» **TRY IT**
Pull out every line of the data below that contains the string "tilbyder", and copy each such line in full. Letter case counts, so only exact-case matches qualify.

» **SOURCE DATA**

§ §

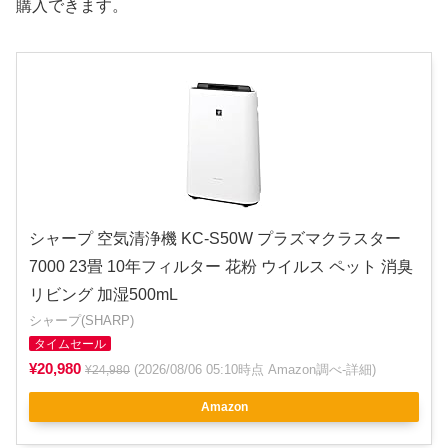
購入できます。
シャープ 空気清浄機 KC-S50W プラズマクラスター
7000 23畳 10年フィルター 花粉 ウイルス ペット 消臭
リビング 加湿500mL
シャープ(SHARP)
タイムセール
¥20,980
(2026/08/06 05:10時点 Amazon調べ-
詳細
)
¥24,980
Amazon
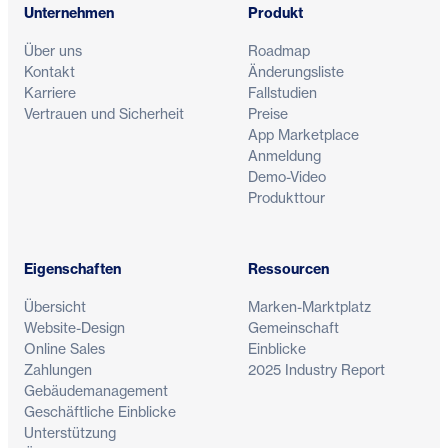
Unternehmen
Produkt
Über uns
Roadmap
Kontakt
Änderungsliste
Karriere
Fallstudien
Vertrauen und Sicherheit
Preise
App Marketplace
Anmeldung
Demo-Video
Produkttour
Eigenschaften
Ressourcen
Übersicht
Marken-Marktplatz
Website-Design
Gemeinschaft
Online Sales
Einblicke
Zahlungen
2025 Industry Report
Gebäudemanagement
Geschäftliche Einblicke
Unterstützung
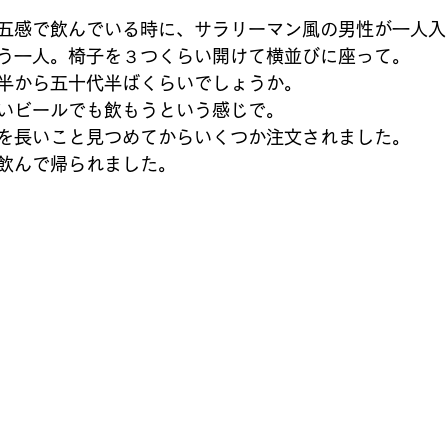
五感で飲んでいる時に、サラリーマン風の男性が一人入
う一人。椅子を３つくらい開けて横並びに座って。
半から五十代半ばくらいでしょうか。
いビールでも飲もうという感じで。
を長いこと見つめてからいくつか注文されました。
飲んで帰られました。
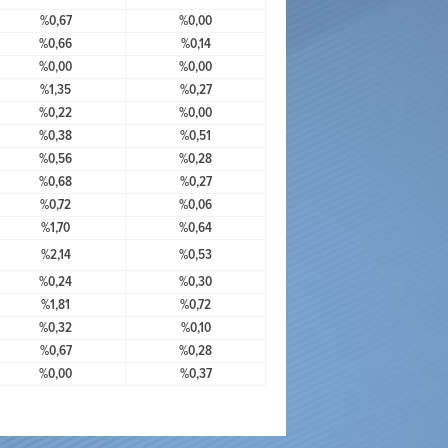
%0,67
%0,00
%0,66
%0,14
%0,00
%0,00
%1,35
%0,27
%0,22
%0,00
%0,38
%0,51
%0,56
%0,28
%0,68
%0,27
%0,72
%0,06
%1,70
%0,64
%2,14
%0,53
%0,24
%0,30
%1,81
%0,72
%0,32
%0,10
%0,67
%0,28
%0,00
%0,37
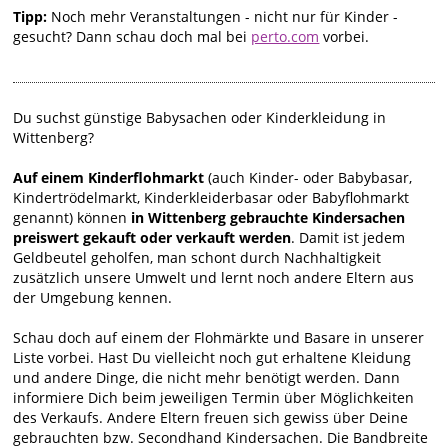
Tipp:
Noch mehr Veranstaltungen - nicht nur für Kinder -
gesucht? Dann schau doch mal bei
perto.com
vorbei.
Du suchst günstige Babysachen oder Kinderkleidung in
Wittenberg?
Auf einem Kinderflohmarkt
(auch Kinder- oder Babybasar,
Kindertrödelmarkt, Kinderkleiderbasar oder Babyflohmarkt
genannt) können
in Wittenberg gebrauchte Kindersachen
preiswert gekauft oder verkauft werden
. Damit ist jedem
Geldbeutel geholfen, man schont durch Nachhaltigkeit
zusätzlich unsere Umwelt und lernt noch andere Eltern aus
der Umgebung kennen.
Schau doch auf einem der Flohmärkte und Basare in unserer
Liste vorbei. Hast Du vielleicht noch gut erhaltene Kleidung
und andere Dinge, die nicht mehr benötigt werden. Dann
informiere Dich beim jeweiligen Termin über Möglichkeiten
des Verkaufs. Andere Eltern freuen sich gewiss über Deine
gebrauchten bzw. Secondhand Kindersachen. Die Bandbreite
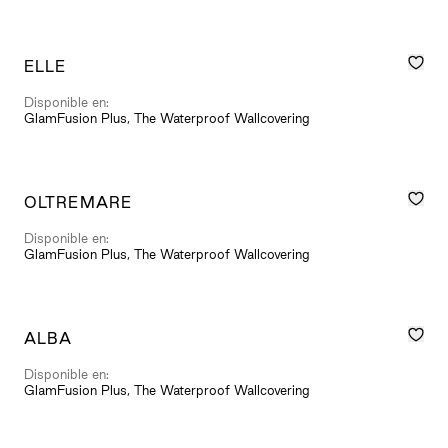
ELLE
Disponible en:
GlamFusion Plus, The Waterproof Wallcovering
OLTREMARE
Disponible en:
GlamFusion Plus, The Waterproof Wallcovering
ALBA
Disponible en:
GlamFusion Plus, The Waterproof Wallcovering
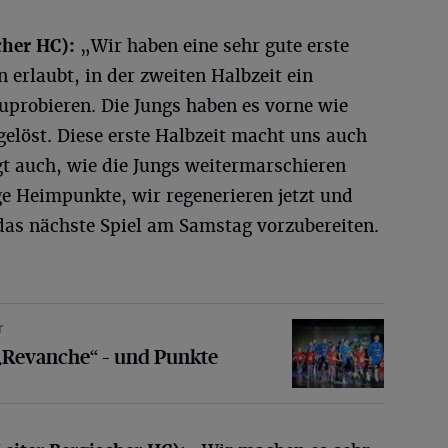
cher HC):
„Wir haben eine sehr gute erste
n erlaubt, in der zweiten Halbzeit ein
uprobieren. Die Jungs haben es vorne wie
gelöst. Diese erste Halbzeit macht uns auch
igt auch, wie die Jungs weitermarschieren
e Heimpunkte, wir regenerieren jetzt und
das nächste Spiel am Samstag vorzubereiten.
r
nche“ – und Punkte
„Revanche“ – und Punkte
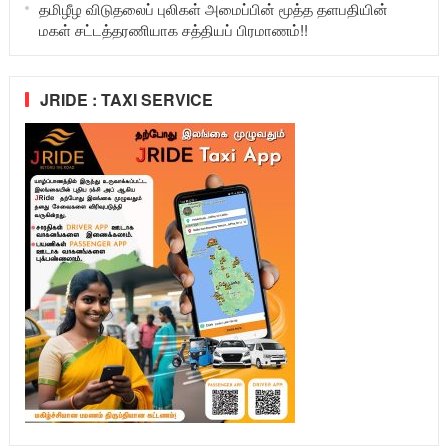
தமிழீழ விடுதலைப் புலிகள் அமைப்பின் மூத்த தளபதியின்
மகள் சட்டத்தரணியாக சத்தியப் பிரமாணம்!!
JRIDE : TAXI SERVICE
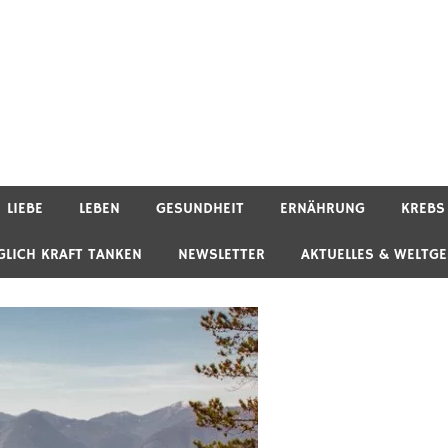
LIEBE
LEBEN
GESUNDHEIT
ERNÄHRUNG
KREBS
GLICH KRAFT TANKEN
NEWSLETTER
AKTUELLES & WELTG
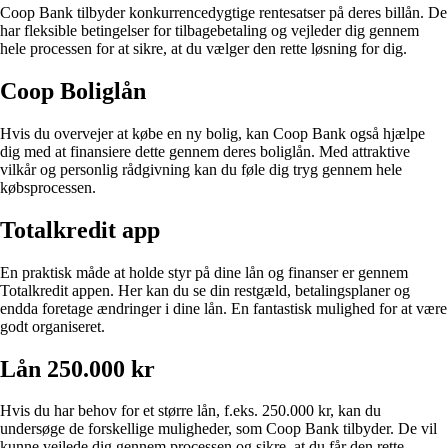
Coop Bank tilbyder konkurrencedygtige rentesatser på deres billån. De
har fleksible betingelser for tilbagebetaling og vejleder dig gennem
hele processen for at sikre, at du vælger den rette løsning for dig.
Coop Boliglån
Hvis du overvejer at købe en ny bolig, kan Coop Bank også hjælpe
dig med at finansiere dette gennem deres boliglån. Med attraktive
vilkår og personlig rådgivning kan du føle dig tryg gennem hele
købsprocessen.
Totalkredit app
En praktisk måde at holde styr på dine lån og finanser er gennem
Totalkredit appen. Her kan du se din restgæld, betalingsplaner og
endda foretage ændringer i dine lån. En fantastisk mulighed for at være
godt organiseret.
Lån 250.000 kr
Hvis du har behov for et større lån, f.eks. 250.000 kr, kan du
undersøge de forskellige muligheder, som Coop Bank tilbyder. De vil
kunne vejlede dig gennem processen og sikre, at du får den rette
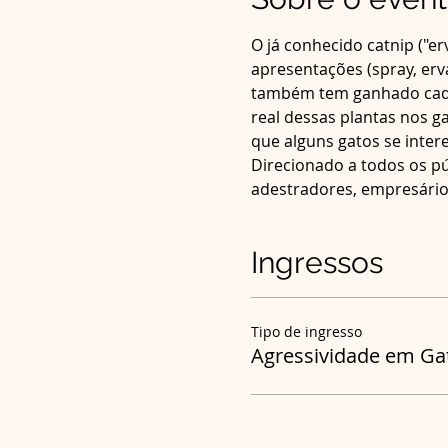
O já conhecido catnip ("e
apresentações (spray, erv
também tem ganhado cada 
real dessas plantas nos g
que alguns gatos se inter
Direcionado a todos os pú
adestradores, empresários, 
Ingressos
Tipo de ingresso
Agressividade em Ga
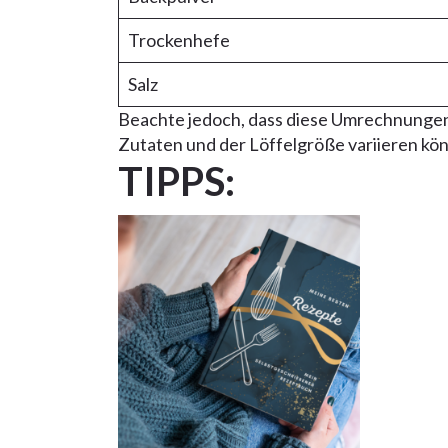
Trockenhefe
Salz
Beachte jedoch, dass diese Umrechnungen
Zutaten und der Löffelgröße variieren kö
TIPPS:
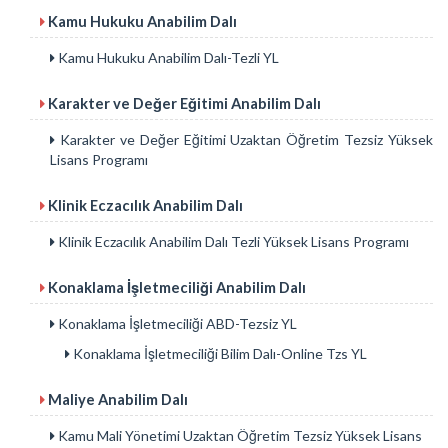
Kamu Hukuku Anabilim Dalı
Kamu Hukuku Anabilim Dalı-Tezli YL
Karakter ve Değer Eğitimi Anabilim Dalı
Karakter ve Değer Eğitimi Uzaktan Öğretim Tezsiz Yüksek
Lisans Programı
Klinik Eczacılık Anabilim Dalı
Klinik Eczacılık Anabilim Dalı Tezli Yüksek Lisans Programı
Konaklama İşletmeciliği Anabilim Dalı
Konaklama İşletmeciliği ABD-Tezsiz YL
Konaklama İşletmeciliği Bilim Dalı-Online Tzs YL
Maliye Anabilim Dalı
Kamu Mali Yönetimi Uzaktan Öğretim Tezsiz Yüksek Lisans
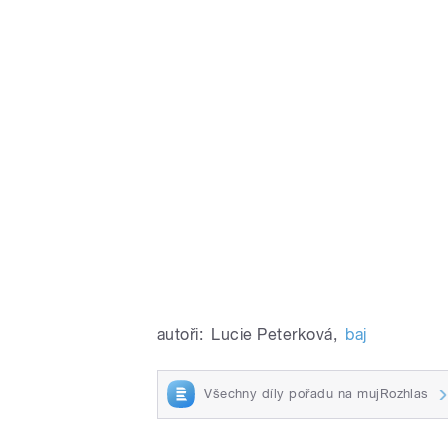
autoři:
Lucie Peterková
,
baj
Všechny díly pořadu na mujRozhlas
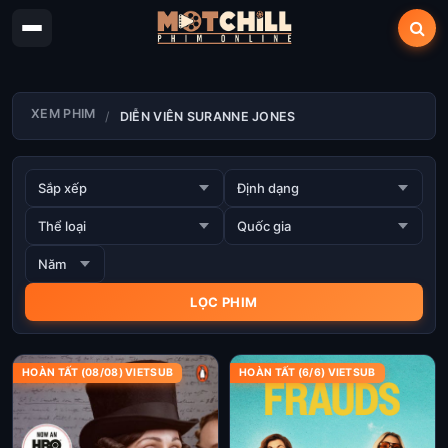
XEM PHIM
DIỄN VIÊN SURANNE JONES
HOÀN TẤT (08/08) VIETSUB
HOÀN TẤT (6/6) VIETSUB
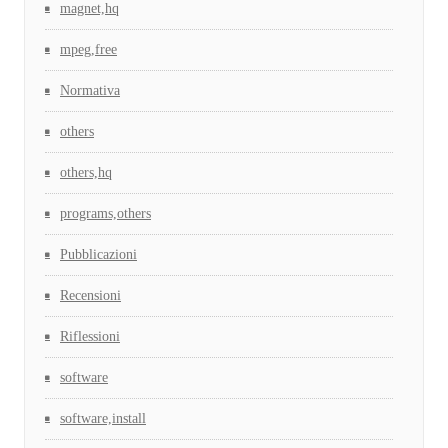
magnet,hq
mpeg,free
Normativa
others
others,hq
programs,others
Pubblicazioni
Recensioni
Riflessioni
software
software,install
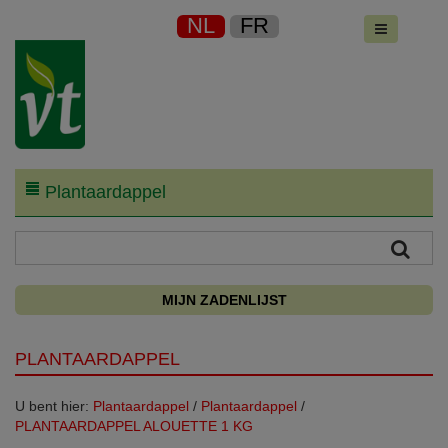
NL
FR
Plantaardappel
MIJN ZADENLIJST
PLANTAARDAPPEL
U bent hier:
Plantaardappel
/
Plantaardappel
/
PLANTAARDAPPEL ALOUETTE 1 KG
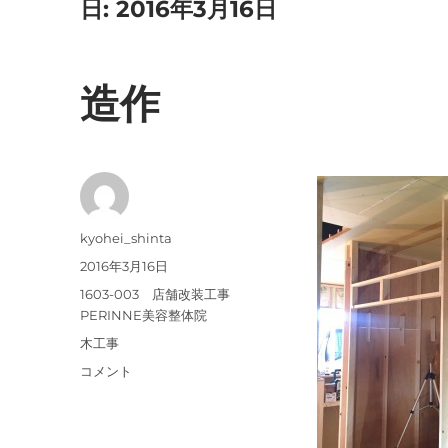
日:
2016年3月16日
造作
投
kyohei_shinta
稿
投
2016年3月16日
者
稿
カ
1603-003 店舗改装工事
日:
テ
PERINNE美容整体院
ゴ
タ
木工事
リ
グ
造
コメント
ー
作
に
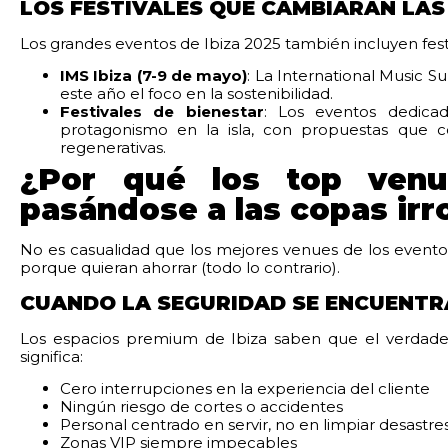
LOS FESTIVALES QUE CAMBIARÁN LAS
Los grandes eventos de Ibiza 2025 también incluyen fest
IMS Ibiza (7-9 de mayo)
: La International Music 
este año el foco en la sostenibilidad.
Festivales de bienestar
: Los eventos dedica
protagonismo en la isla, con propuestas que c
regenerativas.
¿Por qué los top venu
pasándose a las copas ir
No es casualidad que los mejores venues de los evento
porque quieran ahorrar (todo lo contrario).
CUANDO LA SEGURIDAD SE ENCUENTR
Los espacios premium de Ibiza saben que el verdader
significa:
Cero interrupciones en la experiencia del cliente
Ningún riesgo de cortes o accidentes
Personal centrado en servir, no en limpiar desastre
Zonas VIP siempre impecables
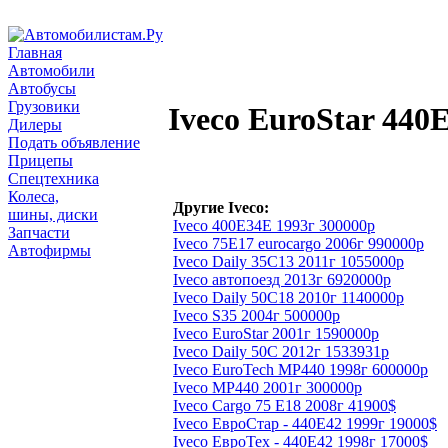
Главная
Автомобили
Автобусы
Грузовики
Iveco EuroStar 440
Дилеры
Подать объявление
Прицепы
Спецтехника
Колеса,
Другие Iveco:
шины, диски
Iveco 400Е34Е 1993г 300000р
Запчасти
Iveco 75E17 eurocargo 2006г 990000р
Автофирмы
Iveco Daily 35C13 2011г 1055000р
Iveco автопоезд 2013г 6920000р
Iveco Daily 50C18 2010г 1140000р
Iveco S35 2004г 500000р
Iveco EuroStar 2001г 1590000р
Iveco Daily 50C 2012г 1533931р
Iveco EuroTech MP440 1998г 600000р
Iveco MP440 2001г 300000р
Iveco Cargo 75 Е18 2008г 41900$
Iveco ЕвроСтар - 440Е42 1999г 19000$
Iveco ЕвроТех - 440Е42 1998г 17000$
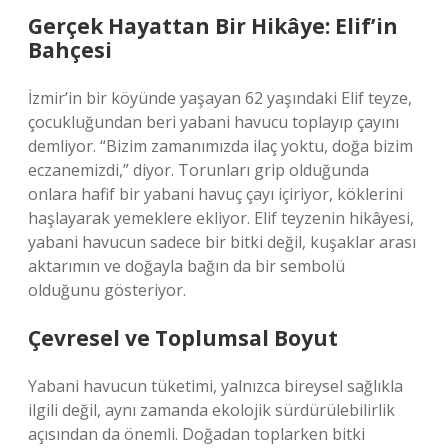
Gerçek Hayattan Bir Hikâye: Elif’in
Bahçesi
İzmir’in bir köyünde yaşayan 62 yaşındaki Elif teyze,
çocukluğundan beri yabani havucu toplayıp çayını
demliyor. “Bizim zamanımızda ilaç yoktu, doğa bizim
eczanemizdi,” diyor. Torunları grip olduğunda
onlara hafif bir yabani havuç çayı içiriyor, köklerini
haşlayarak yemeklere ekliyor. Elif teyzenin hikâyesi,
yabani havucun sadece bir bitki değil, kuşaklar arası
aktarımın ve doğayla bağın da bir sembolü
olduğunu gösteriyor.
Çevresel ve Toplumsal Boyut
Yabani havucun tüketimi, yalnızca bireysel sağlıkla
ilgili değil, aynı zamanda ekolojik sürdürülebilirlik
açısından da önemli. Doğadan toplarken bitki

§ §

» **SOLUTION FOR THIS PROBLEM**
Coop Bank tilbyder konkurrencedygtige rentesatser på deres billån. De
undersøge de forskellige muligheder, som Coop Bank tilbyder. De vil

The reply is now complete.